Agri Business

Cloves market crashes as supply outstrips demand

G K Nair Kochi | Updated on July 12, 2012 Published on July 12, 2012

BL13_AGRI_CLOVE

The cloves market continued its fall as supply outstripped demand with Colombo cloves sellers offering Rs 525 a kg, while it was Rs 501 a kg in Delhi. There are said to be only sellers, according to the trade.

In the producing countries, the prices reported to “have dropped to $7,500 a tonne which means the landed cost will come to Rs 475 – Rs 500 a kg,” upcountry market sources told Business Line.

If the current trend is any indication, the prices are likely to drop to Rs 350 a kg very soon, they claimed.

Sellers overseas are “waiting for India to buy, but it will not happen as many are holding stocks bought earlier at high prices”, they said.

“In India, there are no buyers of cloves, all are sellers; so, many investors have cargo with them now. Hence, India is unlikely to import cloves for at least 5 months. In fact, big Indian and Indonesian buyers are out of the market,” they said.

Increased availability, of late, has pulled down prices and it has been on a downward trend from late last year. In fact, prices plummeted from $21,000 a tonne to $7,500 a tonne now and one cannot rule out its further fall in the wake of increased arrivals of new crop in Indonesia, upcountry trade sources said.

The Indonesian crop this year is estimated to be at around 90,000 tonnes and the crop is expected to arrive in the markets next month. The prices have now dropped to $7,500 a tonne and that is likely to gradually fall to $6,000 a tonne. The Cigar companies are said to be waiting for prices to drop to such levels, they said.

Meanwhile, the Indonesian government is reported to have banned imports of cloves, to safeguard the local farmers and so that the cigar companies would buy from farmers. “This step will be a big blow to international cloves trader farmers, as the biggest buyer will be out of the markets”, they pointed out.

The combined output this year of Comoros, Zanzibar, Madagascar, Brazil etc is estimated at 35,000 tonnes. Thus, there is going to be huge buffer stock. All the buyers are on a wait and watch mode.

India is estimated to have a stock of over 3,000 tonnes. The Indian output last season was at around 1,400 tonnes, according to growers in Nagercoil region of Tamil Nadu.

The growers in Tamil Nadu and Kerala have claimed that the current prices are not remunerative given the high cost of production.

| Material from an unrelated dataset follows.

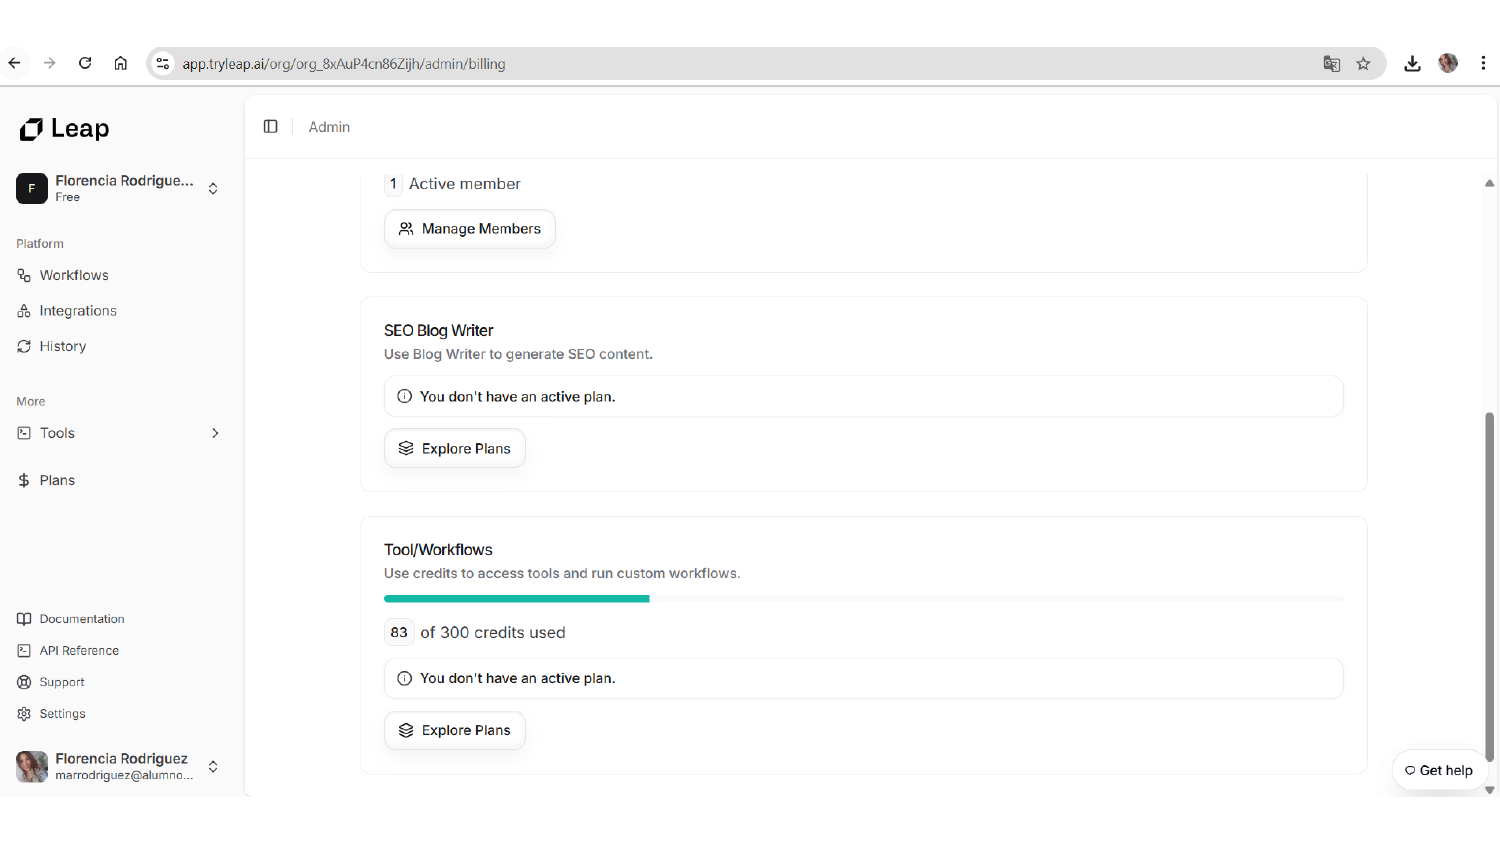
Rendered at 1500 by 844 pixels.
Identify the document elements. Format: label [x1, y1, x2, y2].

The import duty on cloves as per free trade agreements is expected to be brought down to 7 per cent from 15 per cent. This would bring down the prices further. Those who are holding stocks, estimated at over 3,000 tonnes of cloves imported earlier at higher prices, might lose heavily, market sources pointed out.

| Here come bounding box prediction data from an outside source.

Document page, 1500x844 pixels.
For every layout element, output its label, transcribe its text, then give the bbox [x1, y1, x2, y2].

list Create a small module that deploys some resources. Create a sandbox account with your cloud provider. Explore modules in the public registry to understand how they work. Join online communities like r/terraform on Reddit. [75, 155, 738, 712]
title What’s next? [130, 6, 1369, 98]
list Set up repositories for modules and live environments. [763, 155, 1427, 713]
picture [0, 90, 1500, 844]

For the past couple of years, the growers were getting good prices and any fall in it now to below remunerative levels would have a serious impact on the next crop, growers in Nagercoil told Business Line. The cost of inputs also increased correspondingly following the rise in prices, they added.

Indian consumption is estimated at 12,000 – 15,000 tonnes and the country is a major consumer of cloves and as the normal indigenous production is estimated at somewhere between 1,500 – 2,000 tonnes. India continues to remain a net importer.